• [What to work on]:
Copy each line of the entries that includes the word "well".

[[ Excerpted records, beginning ]]

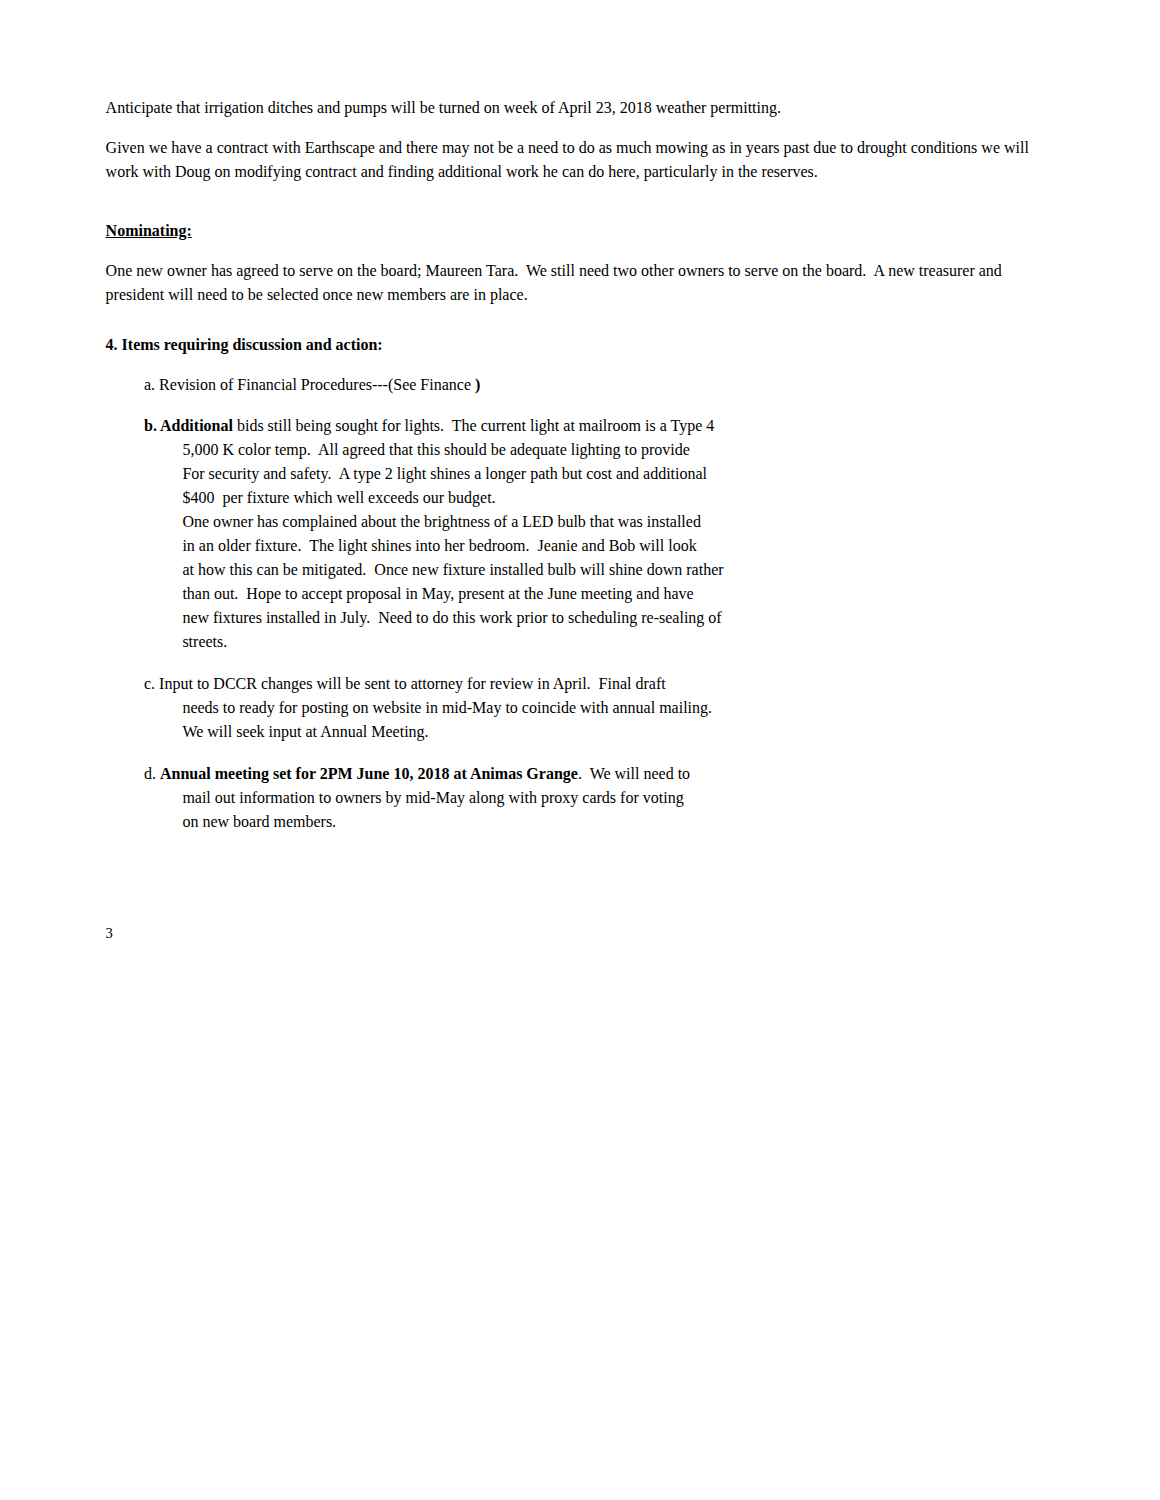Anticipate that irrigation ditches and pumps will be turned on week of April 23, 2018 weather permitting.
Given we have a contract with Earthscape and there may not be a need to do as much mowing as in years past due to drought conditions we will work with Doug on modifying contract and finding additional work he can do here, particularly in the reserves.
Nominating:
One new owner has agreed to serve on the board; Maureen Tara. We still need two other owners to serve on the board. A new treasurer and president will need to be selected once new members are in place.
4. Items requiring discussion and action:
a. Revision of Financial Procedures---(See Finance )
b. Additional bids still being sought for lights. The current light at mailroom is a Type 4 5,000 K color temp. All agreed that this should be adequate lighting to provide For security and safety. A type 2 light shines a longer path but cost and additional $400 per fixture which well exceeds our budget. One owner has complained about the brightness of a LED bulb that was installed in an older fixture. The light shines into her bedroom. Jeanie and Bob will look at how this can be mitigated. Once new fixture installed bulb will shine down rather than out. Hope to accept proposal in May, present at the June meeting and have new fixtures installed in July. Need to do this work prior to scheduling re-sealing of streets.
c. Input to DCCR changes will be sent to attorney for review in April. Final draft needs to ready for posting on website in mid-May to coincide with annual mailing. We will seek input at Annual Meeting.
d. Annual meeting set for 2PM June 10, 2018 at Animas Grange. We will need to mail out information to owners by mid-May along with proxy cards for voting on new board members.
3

[[ Excerpted records, end ]]
[[ Excerpted records, beginning ]]

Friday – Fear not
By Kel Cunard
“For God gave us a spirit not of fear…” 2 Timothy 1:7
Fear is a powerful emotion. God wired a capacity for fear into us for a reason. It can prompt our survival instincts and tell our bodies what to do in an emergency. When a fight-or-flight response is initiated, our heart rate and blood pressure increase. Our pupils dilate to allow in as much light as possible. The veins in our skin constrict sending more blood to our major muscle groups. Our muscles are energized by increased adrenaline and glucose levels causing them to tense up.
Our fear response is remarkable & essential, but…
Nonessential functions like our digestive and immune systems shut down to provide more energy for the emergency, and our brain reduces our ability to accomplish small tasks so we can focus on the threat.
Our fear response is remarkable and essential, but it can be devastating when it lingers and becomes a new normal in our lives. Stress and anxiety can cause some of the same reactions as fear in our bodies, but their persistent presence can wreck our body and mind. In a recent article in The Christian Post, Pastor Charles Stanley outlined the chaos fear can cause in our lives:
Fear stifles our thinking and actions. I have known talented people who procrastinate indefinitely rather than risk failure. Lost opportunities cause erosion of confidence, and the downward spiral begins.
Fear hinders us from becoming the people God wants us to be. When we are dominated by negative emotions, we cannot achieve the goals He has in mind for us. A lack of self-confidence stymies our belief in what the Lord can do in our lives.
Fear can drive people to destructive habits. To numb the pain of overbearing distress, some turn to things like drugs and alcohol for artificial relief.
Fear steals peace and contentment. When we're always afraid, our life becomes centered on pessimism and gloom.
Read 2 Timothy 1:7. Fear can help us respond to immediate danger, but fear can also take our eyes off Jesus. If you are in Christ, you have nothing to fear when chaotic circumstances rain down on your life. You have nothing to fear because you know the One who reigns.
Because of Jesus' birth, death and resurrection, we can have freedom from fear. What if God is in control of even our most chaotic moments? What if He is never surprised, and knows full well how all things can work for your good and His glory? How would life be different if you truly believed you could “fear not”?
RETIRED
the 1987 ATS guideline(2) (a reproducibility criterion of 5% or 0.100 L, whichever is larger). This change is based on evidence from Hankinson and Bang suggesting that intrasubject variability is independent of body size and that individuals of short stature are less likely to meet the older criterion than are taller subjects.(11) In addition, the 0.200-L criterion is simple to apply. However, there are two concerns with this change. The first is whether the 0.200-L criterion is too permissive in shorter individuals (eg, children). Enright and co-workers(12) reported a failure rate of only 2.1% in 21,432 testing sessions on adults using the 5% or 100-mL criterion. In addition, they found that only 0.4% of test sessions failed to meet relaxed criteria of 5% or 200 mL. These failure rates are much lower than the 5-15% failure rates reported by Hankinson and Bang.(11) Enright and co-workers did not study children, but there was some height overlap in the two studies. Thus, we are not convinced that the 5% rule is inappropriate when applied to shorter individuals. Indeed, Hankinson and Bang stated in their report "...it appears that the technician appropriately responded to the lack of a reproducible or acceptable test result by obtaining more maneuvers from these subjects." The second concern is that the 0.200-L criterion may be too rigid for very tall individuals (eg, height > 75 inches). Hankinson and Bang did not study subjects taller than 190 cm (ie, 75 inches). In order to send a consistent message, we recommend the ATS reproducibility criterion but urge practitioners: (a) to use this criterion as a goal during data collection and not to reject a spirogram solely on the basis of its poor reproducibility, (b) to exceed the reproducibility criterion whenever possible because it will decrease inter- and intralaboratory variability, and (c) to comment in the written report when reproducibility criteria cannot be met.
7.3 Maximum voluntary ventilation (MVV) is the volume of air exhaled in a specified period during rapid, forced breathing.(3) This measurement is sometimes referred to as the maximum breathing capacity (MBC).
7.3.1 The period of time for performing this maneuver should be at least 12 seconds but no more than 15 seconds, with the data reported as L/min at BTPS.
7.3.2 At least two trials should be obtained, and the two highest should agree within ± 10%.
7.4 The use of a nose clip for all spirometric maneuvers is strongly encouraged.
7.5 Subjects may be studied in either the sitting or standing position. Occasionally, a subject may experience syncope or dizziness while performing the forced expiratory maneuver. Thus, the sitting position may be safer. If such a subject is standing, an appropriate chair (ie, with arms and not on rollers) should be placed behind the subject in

[[ Excerpted records, end ]]

• [Task solution]:
b. Additional bids still being sought for lights. The current light at mailroom is a Type 4 5,000 K color temp. All agreed that this should be adequate lighting to provide For security and safety. A type 2 light shines a longer path but cost and additional $400 per fixture which well exceeds our budget. One owner has complained about the brightness of a LED bulb that was installed in an older fixture. The light shines into her bedroom. Jeanie and Bob will look at how this can be mitigated. Once new fixture installed bulb will shine down rather than out. Hope to accept proposal in May, present at the June meeting and have new fixtures installed in July. Need to do this work prior to scheduling re-sealing of streets.
Because of Jesus' birth, death and resurrection, we can have freedom from fear. What if God is in control of even our most chaotic moments? What if He is never surprised, and knows full well how all things can work for your good and His glory? How would life be different if you truly believed you could “fear not”?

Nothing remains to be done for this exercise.